Vicky Crawford sued the employer under Title VII’s anti-retaliation provision, which prohibits an employer from terminating a worker because she “has opposed any practice made an unlawful employment practice” under Title VII.   The Crawford case arose from statements Ms. Crawford made in response questions addressed to her as part of her employer’s investigation of sexual harassment rumors.  Asked if she’d witnessed any inappropriate behavior by a supervisor, Ms. Crawford answered told the employer about a series of harassing acts by the supervisor toward herself.  Besides reporting her experience in reply to employer questions during the investigation, however, Ms. Crawford did not file a sexual harassment complaint or otherwise report her alleged sexual harassment experience to the employer.  Following the interview, the employer did not discipline the supervisor.  However, the employer subsequently fired Ms. Crawford and two other employees who also reported being harassed by the supervisor.  As part of its defense, the employer argued that Ms. Crawford’s report during the course of the investigation did not qualify as “opposition” prohibited under Title VII.   


The question before the Supreme Court was whether simply disclosing an act of harassment in answer to a question constitutes “oppos[ing]” an unlawful practice, or whether – as the court of appeals had held – opposition within the meaning of the provisions requires something more assertive.


Applying the ordinary meaning of “oppose,” the Supreme Court unanimously found that “When an employee communicates to her employer a belief that the employer has engaged in . . . employment discrimination, that communication virtually always constitutes the employee’s opposition to the activity.”  Accordingly, the Supreme Court ruled that protected opposition under Title VII includes giving a “disapproving account” of unlawful behavior, even if the employee takes no further action on her own to seek to stop or remedy the conduct.


In explaining its conclusions the Supreme Court stated that a contrary rule that would require a worker to engage in “active, consistent” behavior in order to engage in protected opposition would be inconsistent with common usage.  For example, the Court explained, one can “oppose capital punishment” without doing anything active to end it.  The Supreme Court rejected as “freakish” an interpretation of “opposition” that would protect an employee who reports discrimination on her own initiative but not one who reports the same discrimination in the same words when her boss asks a question.”

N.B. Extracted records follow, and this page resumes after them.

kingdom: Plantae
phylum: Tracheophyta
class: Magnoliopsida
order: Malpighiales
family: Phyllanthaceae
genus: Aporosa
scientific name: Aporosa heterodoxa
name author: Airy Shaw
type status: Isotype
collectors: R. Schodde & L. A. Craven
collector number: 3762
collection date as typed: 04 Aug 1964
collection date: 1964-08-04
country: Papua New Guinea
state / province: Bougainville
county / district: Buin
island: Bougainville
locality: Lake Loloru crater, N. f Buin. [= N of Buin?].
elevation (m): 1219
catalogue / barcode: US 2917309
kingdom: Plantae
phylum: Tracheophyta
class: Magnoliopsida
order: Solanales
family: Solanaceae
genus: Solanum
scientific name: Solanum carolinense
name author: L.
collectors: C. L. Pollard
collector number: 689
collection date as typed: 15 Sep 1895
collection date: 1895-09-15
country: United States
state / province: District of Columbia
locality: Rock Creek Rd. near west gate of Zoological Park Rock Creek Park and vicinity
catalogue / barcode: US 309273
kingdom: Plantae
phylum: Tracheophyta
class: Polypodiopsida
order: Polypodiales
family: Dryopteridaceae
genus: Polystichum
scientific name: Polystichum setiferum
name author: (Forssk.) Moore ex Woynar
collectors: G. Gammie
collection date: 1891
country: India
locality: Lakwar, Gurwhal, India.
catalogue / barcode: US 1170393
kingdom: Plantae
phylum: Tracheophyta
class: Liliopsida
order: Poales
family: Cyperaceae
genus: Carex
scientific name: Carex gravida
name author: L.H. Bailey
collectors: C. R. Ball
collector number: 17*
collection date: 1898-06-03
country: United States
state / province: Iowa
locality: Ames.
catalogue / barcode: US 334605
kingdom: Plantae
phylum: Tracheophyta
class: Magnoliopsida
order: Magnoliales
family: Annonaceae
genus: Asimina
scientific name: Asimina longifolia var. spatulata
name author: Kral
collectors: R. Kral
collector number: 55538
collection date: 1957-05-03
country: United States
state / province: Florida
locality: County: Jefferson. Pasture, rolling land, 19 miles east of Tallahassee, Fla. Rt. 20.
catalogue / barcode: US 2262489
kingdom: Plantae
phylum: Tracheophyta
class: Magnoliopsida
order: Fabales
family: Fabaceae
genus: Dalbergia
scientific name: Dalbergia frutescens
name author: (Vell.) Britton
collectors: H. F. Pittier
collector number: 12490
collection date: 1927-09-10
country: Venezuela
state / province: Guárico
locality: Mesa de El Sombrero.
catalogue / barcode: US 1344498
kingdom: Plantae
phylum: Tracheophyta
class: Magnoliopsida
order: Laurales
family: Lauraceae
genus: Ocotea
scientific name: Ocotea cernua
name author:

While concurring in the unanimous opinion, Justices Alito and Thomas cautioned against reading that opinion too broadly. Their opinion clarifies that in their view, covered opposition must be “active and purposive” to qualify as protected.  Consequently, they warned that the Court’s opinion should not be read to suggest that Title VII protects merely opposing a practice in principle (like opposing capital punishment) without taking any action at all to express that opposition.


Although the report by Ms. Crawford involved her notification to the employer that she too may have been sexually harassed, the implications of the Crawford decision reach more broadly.  The decision illustrates the need for businesses not to overlook the potential significance of the statements and conduct by employees involved in any internal investigation, performance, or other activity that might later form the basis of a retaliation complaint.  Businesses should listen carefully when conducting investigations, employee counseling and discipline meetings, and exit interviews with an eye out for the need to investigate potential legal violations, defend against retaliation charges, or both.    Although businesses should continue to require employees to report known or suspected discrimination or other prohibited conduct in accordance with a specified formal procedure,  the Crawford decision reminds businesses not to overestimate the protection afforded by the establishment of formal reporting procedures.  It also illustrates the need for businesses to be careful to investigate and properly respond to new charges of discrimination or other potential legal or policy violations that may be uncovered in the course of an investigation, disciplinary meeting or exist interview.    At the same time, businesses also must evaluate the potential implications of their dealings with employees who previously have made charges, participated in investigations, or claimed other protected rights such as taking a protected leave or the like.